While equipped with auxiliary sails, these massive warships were primarily driven by rows of oars—ranging from 50 oars on medium variants to over 150 on the largest class, making them equivalent to vessels of 75 to 300 net tonnage. Heavily timbered, armored, and crenellated, these ships sacrificed speed for structural invulnerability and firepower. In battle, they operated much like modern naval formations: the ironclad ōatakebune acted as capital battleships, medium sekibune served as cruisers, and agile kohaya functioned as fleet destroyers providing screen protection.

Conclusion: The Triumph of Capital and State Power

This technological revolution signaled the end of the traditional pirate way of life. Naval warfare had fundamentally transitioned from a test of individual seamanship and tactical maneuverability to a contest of raw, industrial firepower and financial capacity. On land, the Azuchi-Momoyama era was defined by the rise of massive stone-walled castles topped with towering keeps; on the waves, this same architectural and military philosophy manifested as floating fortresses bristling with artillery.
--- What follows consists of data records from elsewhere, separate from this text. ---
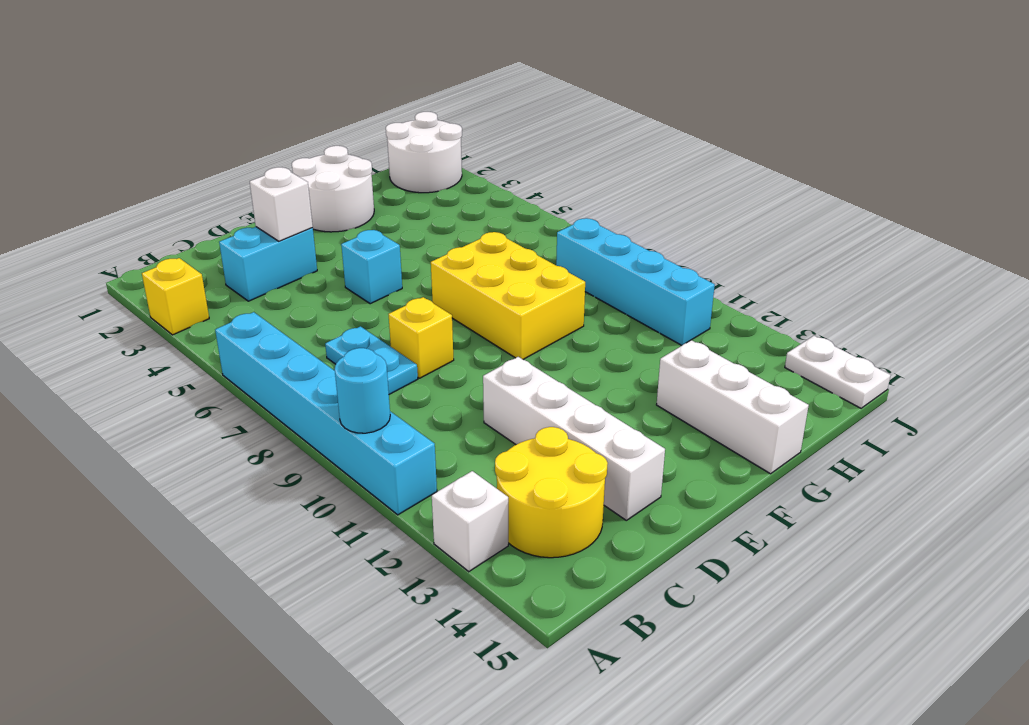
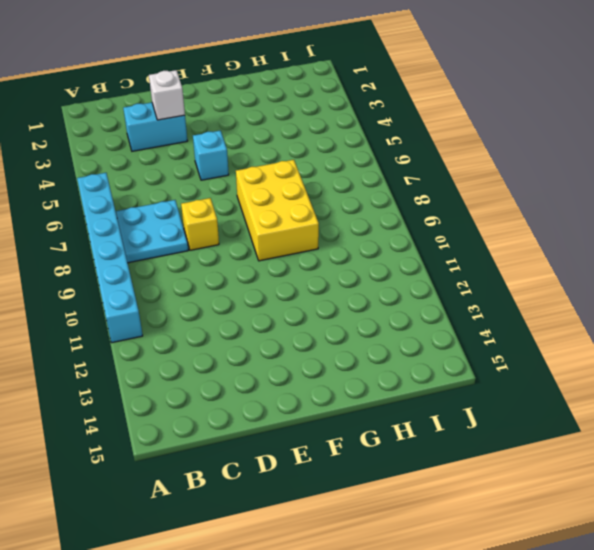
cyan 2x2 plate [116,200,188,263] -> cyan 1x2 plate [325,326,418,394]
none -> yellow 1x1 brick [142,258,209,335]
none -> white 1x1 brick [432,471,508,572]
none -> yellow 2x2 round brick [495,427,608,558]

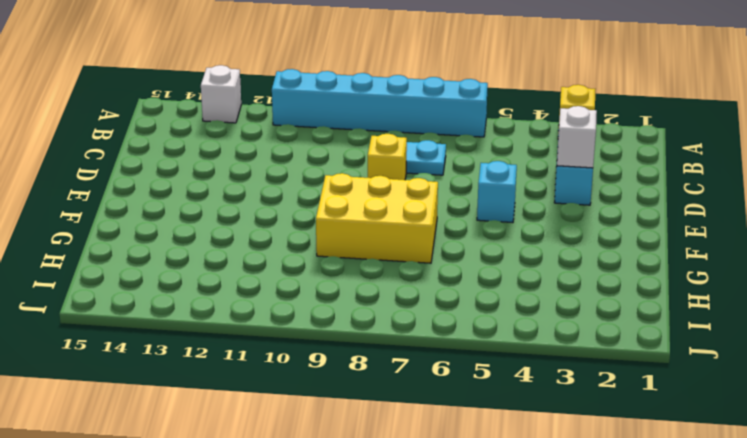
none -> yellow 2x2 round brick [495,427,608,558]
none -> white 1x4 brick [483,357,665,520]
none -> white 2x2 round brick [292,146,374,232]

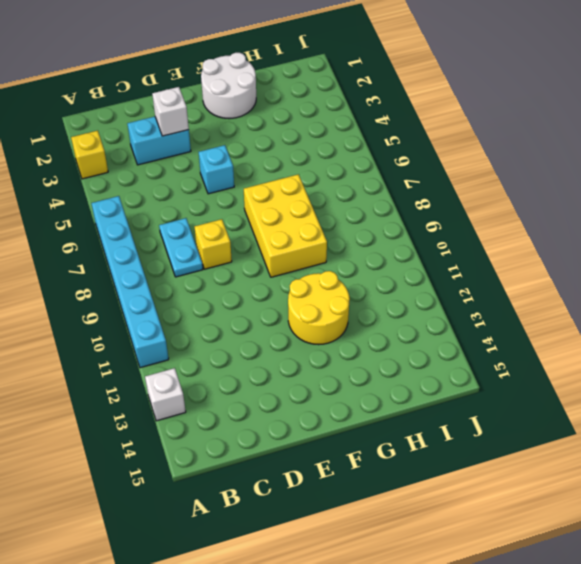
yellow 2x2 round brick [288,271,350,345] -> yellow 2x2 round brick moved to [495,427,608,558]
none -> white 1x4 brick [483,357,665,520]
none -> white 1x3 brick [657,340,809,474]
none -> white 2x2 round brick [386,112,462,193]

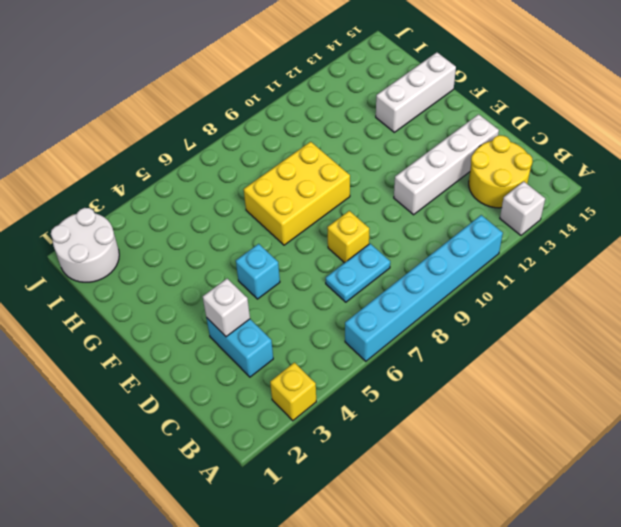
none -> white 2x2 round brick [292,146,374,232]
none -> cyan 1x4 brick [556,218,715,345]
none -> white 1x2 plate [785,336,891,408]

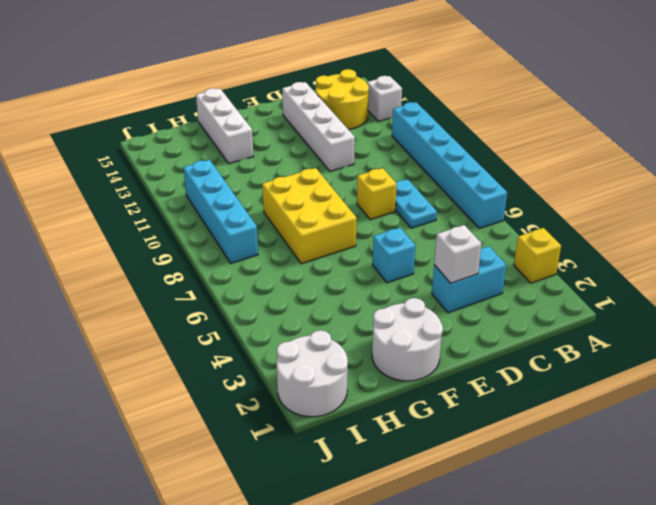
none -> white 1x2 plate [785,336,891,408]
none -> cyan 1x1 round brick [335,348,390,433]

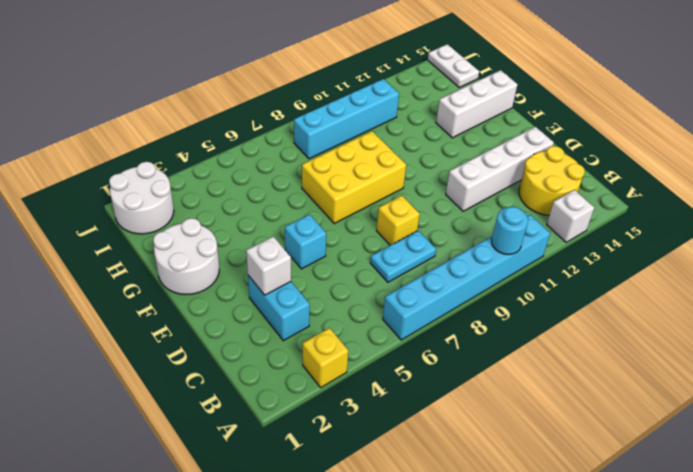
white 1x2 plate [428,44,479,87] -> white 1x2 plate turned to [785,336,891,408]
While traditional maritime populations like the Murakami clan had spent generations accumulating highly specialized tactics as independent sea fighters, they completely lacked the immense capital reserves and timber resources required to construct, arm, and maintain fleets of heavy artillery-laden ironclads. This stark economic barrier explains the dramatic shift in maritime hegemony at the close of the century.

The independent, decentralized pirate lords of the Seto Inland Sea were rapidly marginalized, replaced by state-backed naval commanders operating under the direct authority and massive financial sponsorship of the central Toyotomi regime.